## Set task:
Rewrite the lines from the one containing "pose: elev=295.5 azim=308.9" through the one containing "Dot at: (302, 278)", inclusive, replacing "dist" with "distance" and keeping everything else unchanged. Omit the picture lines from your answer.

## Listed records:
▶

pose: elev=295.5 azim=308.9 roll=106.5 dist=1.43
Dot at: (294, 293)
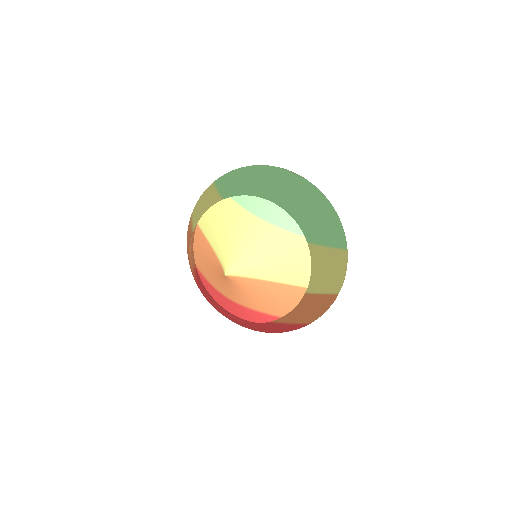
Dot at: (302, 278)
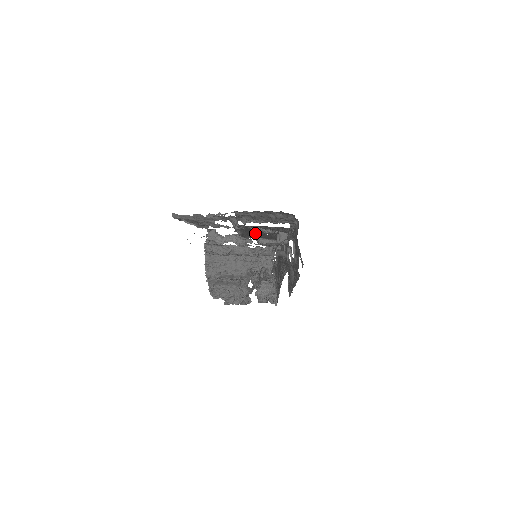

◀
▶

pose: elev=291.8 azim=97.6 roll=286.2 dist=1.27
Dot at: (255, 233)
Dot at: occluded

◀

## Reply:
pose: elev=295.5 azim=308.9 roll=106.5 distance=1.43
Dot at: (294, 293)
Dot at: (302, 278)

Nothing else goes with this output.